All the Buzz: Ancient Bee Nests Discovered in Fossilized Jawbones
About 20,000 years ago, long before humans explored the Caribbean, tiny bees were doing something very clever. Scientists have discovered that solitary bees—which live on their own instead of in colonies—used empty tooth holes in regurgitated animal bones as safe places to build their nests.
This unusual revelation was made by a doctoral student from the University of Florida and the Florida Museum of Natural History, Lazaro Viñola Lopez, along with a team from other institutions and universities. They detailed their findings in the Royal Society Open Science article “Trace fossils within mammal remains reveal novel bee nesting behaviour.”
Prehistoric Pellets
Now a postdoctoral researcher at the Field Museum in Chicago, Viñola Lopez and his colleagues had been studying fossils from a cave in the Dominican Republic, on the island of Hispaniola. The cave is a deep limestone sinkhole that served as a home for owls for thousands of years.
Owls swallow their prey whole, including rodents, birds, and even small sloths. Later, they cough up the parts they cannot digest, like bones, in tight bundles called owl pellets. Over time, layer upon layer of these pellets piled up on the cave floor and slowly turned into fossils.
Unexpected Architects
While cleaning fossilized jawbones from the cave, Viñola Lopez noticed something strange, according to the Field Museum news release “These fossils were the perfect home for ancient baby bees,” posted on the American Association for the Advancement of Science EurekAlert! website. The tiny holes where teeth used to be were filled with smooth sediment, which did not look like ordinary dirt that had fallen in by accident. It looked more like wasp cocoons.
Having become familiar with the ancient remains of wasp cocoons as an undergraduate, Viñola López wondered if insects had built these structures too.
To find out without damaging the fossils, the researchers used CT scans, a type of X-ray that creates detailed 3D images.
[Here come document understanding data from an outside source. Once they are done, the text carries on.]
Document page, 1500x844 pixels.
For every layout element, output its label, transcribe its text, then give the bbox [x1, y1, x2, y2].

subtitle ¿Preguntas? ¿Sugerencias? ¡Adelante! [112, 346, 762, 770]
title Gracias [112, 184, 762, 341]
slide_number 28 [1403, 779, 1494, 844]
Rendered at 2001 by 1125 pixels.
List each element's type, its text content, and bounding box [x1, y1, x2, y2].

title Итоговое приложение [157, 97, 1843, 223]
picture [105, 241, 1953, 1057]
The scans showed carefully made mud chambers in the holes, which were most likely nests for baby insects.
Busy Bees
The scientists believe mother bees mixed soil with their saliva to form the tiny nests. Each one was very small—smaller than the eraser on a pencil. Some nests even held grains of fossilized pollen, which would have been food for the bee larvae after they hatched.
The bees themselves were not found. Insects are fragile, and the warm, humid cave conditions made it hard for their bodies to be preserved. Even so, the nests were so unique that scientists named them as a new type of trace fossil, according to the Interesting Engineering article “20,000-year-old fossils reveal ancient bees found ‘perfect home’ in owl prey bones.” Trace fossils are signs of life, like footprints or nests, rather than the animals themselves.
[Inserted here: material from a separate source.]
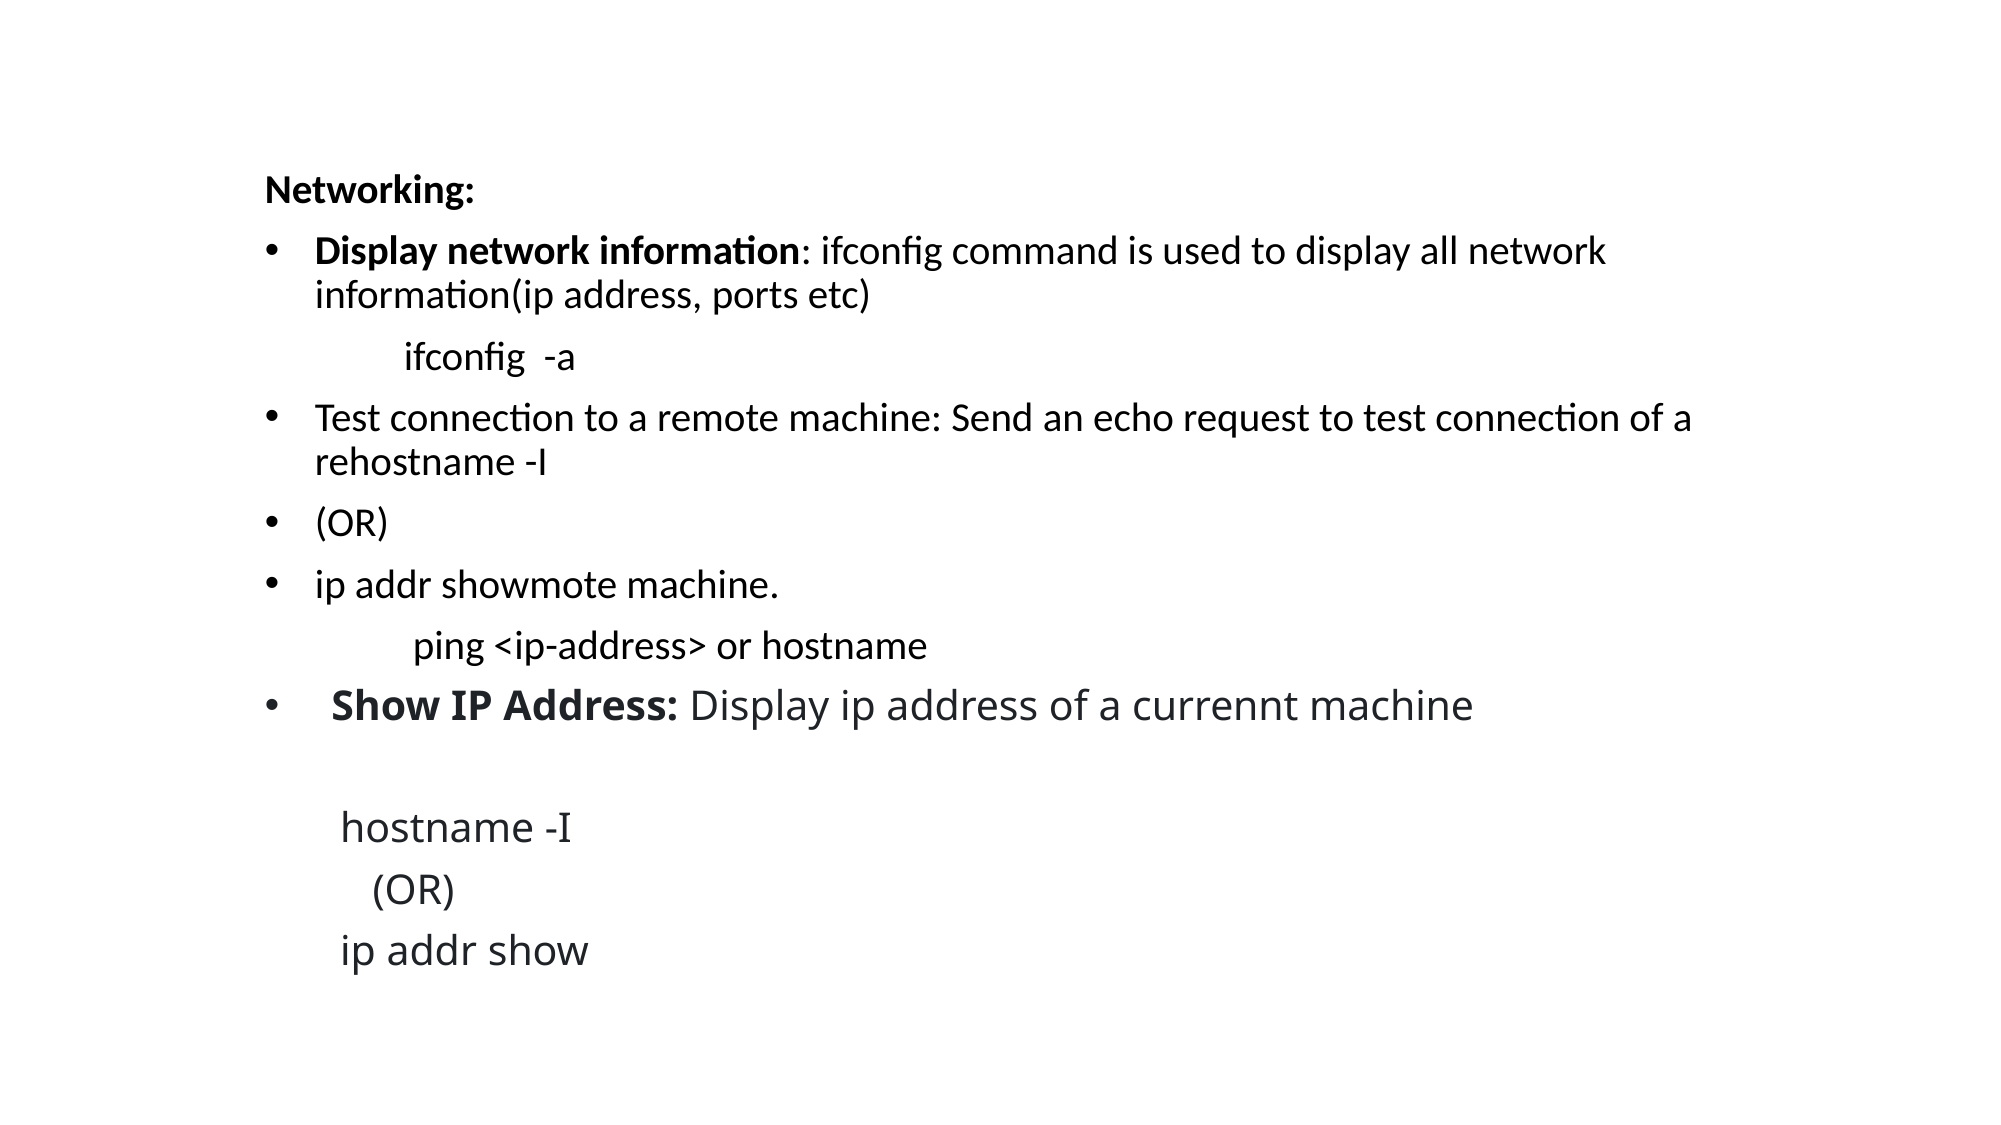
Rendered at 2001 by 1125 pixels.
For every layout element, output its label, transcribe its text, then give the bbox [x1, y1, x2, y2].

subtitle Networking: Display network information: ifconfig command is used to display all network information(ip address, ports etc) ifconfig -a Test connection to a remote machine: Send an echo request to test connection of a rehostname -I (OR) ip addr showmote machine. ping <ip-address> or hostname Show IP Address: Display ip address of a currennt machine hostname -I (OR) ip addr show [249, 160, 1750, 990]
The new fossil was named Osnidum almontei, in honor of Juan Almonte Milan, a Dominican paleontologist who first recognized the cave’s importance.
Unknown Inhabitants
Scientists are not sure whether the species of bees that built these nests are extinct or still in existence today. Some animals found in the cave have gone extinct, but many bee species in the Caribbean are still not well studied.
What is clear is that the bees chose their nesting spots wisely. The hard bone cavities protected their eggs from floods and from predators like wasps. This discovery shows how even tiny insects can be surprisingly creative—and how much we can still learn from the ancient past.
Discussion Questions
- Why do you think the bees chose empty tooth holes in bones as places to build their nests instead of other locations?
- Why do you think scientists can learn a lot from trace fossils, even when the animals themselves are not preserved?